En réalité, avec l'autre Marie, mère de Jésus, Marie-Madeleine est la femme la plus présente du Nouveau Testament. Elle est le premier témoin de la résurrection de Jésus ce qui, déjà, lui donne une importance considérable. Il y a consensus parmi les théologiens pour la décrire comme l’une des disciples du Christ et quelques historiens de l'art ont prétendu que c'est elle qu'on peut voir à ses côtés, dans le tableau de Leonard De Vinci, La Dernière Cène. Enfin, diverses légendes lui donnent une vie après le départ de Jésus, soit à Ephèse, soit dans le Sud de la France, où elle serait demeurée dans une grotte, plus de 30 ans (il existe un culte à son sujet dans la petite ville de Rennes-le-Château).

Plusieurs chercheurs ont donc, à partir de là, exploré l'hypothèse que Jésus ait pu être fiancé à l’adolescence, comme la coutume l'exigeait chez les Juifs de l'époque, et ensuite marié lorsqu’il fut en âge de procréer. Et pourquoi pas, qu'il ait eu des enfants…
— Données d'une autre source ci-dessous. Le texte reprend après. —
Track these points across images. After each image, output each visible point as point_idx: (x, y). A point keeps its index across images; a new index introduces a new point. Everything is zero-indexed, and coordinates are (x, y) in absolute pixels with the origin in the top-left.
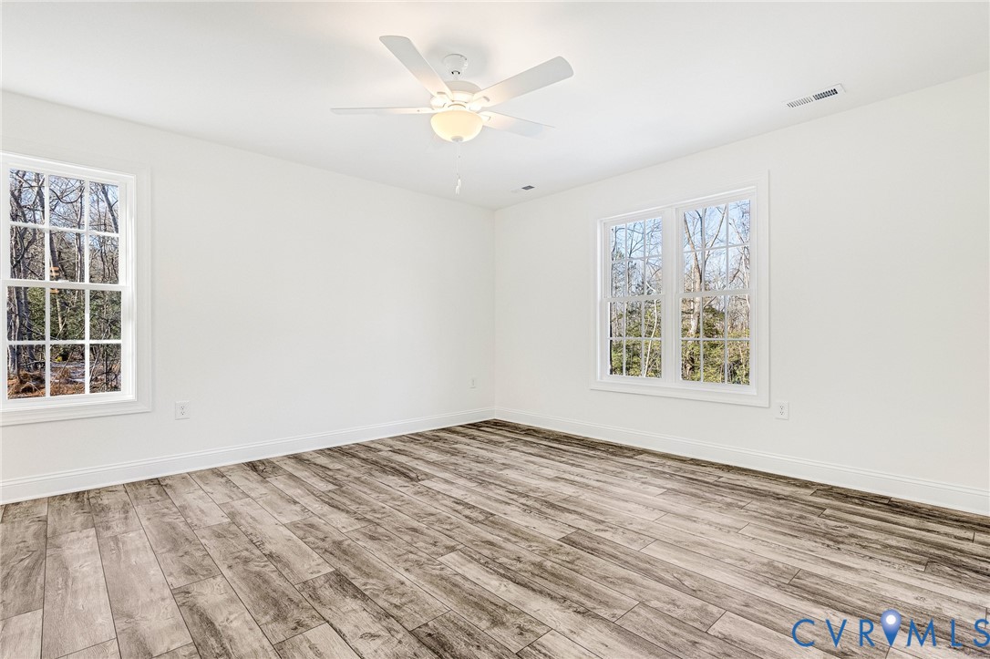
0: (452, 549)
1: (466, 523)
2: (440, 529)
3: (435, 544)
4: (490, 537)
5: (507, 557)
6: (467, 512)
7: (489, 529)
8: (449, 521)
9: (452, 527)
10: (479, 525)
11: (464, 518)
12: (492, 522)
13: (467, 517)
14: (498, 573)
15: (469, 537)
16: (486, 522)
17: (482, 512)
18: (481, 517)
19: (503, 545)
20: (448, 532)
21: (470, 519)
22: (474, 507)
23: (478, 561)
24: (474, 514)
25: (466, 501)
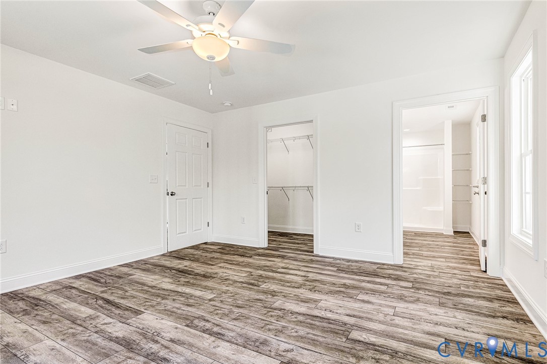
0: (210, 300)
1: (208, 317)
2: (224, 310)
3: (222, 301)
4: (189, 309)
5: (180, 300)
6: (208, 325)
7: (189, 314)
8: (220, 316)
9: (216, 312)
10: (197, 316)
11: (210, 319)
12: (188, 319)
13: (208, 321)
14: (186, 294)
15: (203, 307)
16: (192, 318)
17: (196, 327)
18: (196, 322)
19: (181, 306)
20: (217, 308)
21: (204, 320)
22: (204, 331)
23: (195, 297)
24: (202, 324)
25: (213, 339)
L’idée se heurte par contre à l'image soigneusement entretenue d'un Jésus célibataire endurci dont la vie fut uniquement consacrée à répandre la parole de Dieu...

Pour bien comprendre ces interprétations divergentes, il faut se replonger dans le contexte des trois premiers siècles du christianisme. Ce nous appelons le Nouveau Testament, qui regroupe notamment les quatre Évangiles "officiels", n'existait pas encore, pas plus que la hiérarchie rigoureuse qui, du pape jusqu'au curé de village, aurait garanti une diffusion uniforme de l'information. Au contraire, a résumé le théologien américain Bart Ehrman (Lost Christianities) au fur et à mesure que les générations s'écoulaient depuis la mort de Jésus, différentes versions de sa vie et de son enseignement apparaissaient ici et là, appuyées ou non sur ces Évangiles aujourd'hui oubliés (il y en a probablement eu beaucoup d'autres dont on n'a pas encore retrouvé de traces). Certaines de ces versions ont même donné naissance à des versions "alternatives" du christianisme: ébionites, marcionites, gnostiques…

C'est le Concile de Nicée, en 325, qui a mis de l'ordre dans tout cela et décrété que, désormais, les Évangiles officiels seraient ceux de Marc, Luc, Mathieu et Jean. Le Nouveau Testament tel que nous le connaissons est donc l'aboutissement de débats –peut-être houleux– qui ont eu lieu à ce moment –et qui duraient sans doute depuis un bon moment. Ce qui, si l'on accepte le point de vue féministe, pourrait expliquer le sort qui a ensuite été réservé à Marie-Madeleine: comme le rappelle l'historienne Karen King, "l'Histoire, comme nous le savons, est racontée par les vainqueurs. Dans le cas des premiers Chrétiens, cela signifie que (depuis cette époque) plusieurs voix présentes dans ces débats ont été réduites au silence, par répression ou négligence."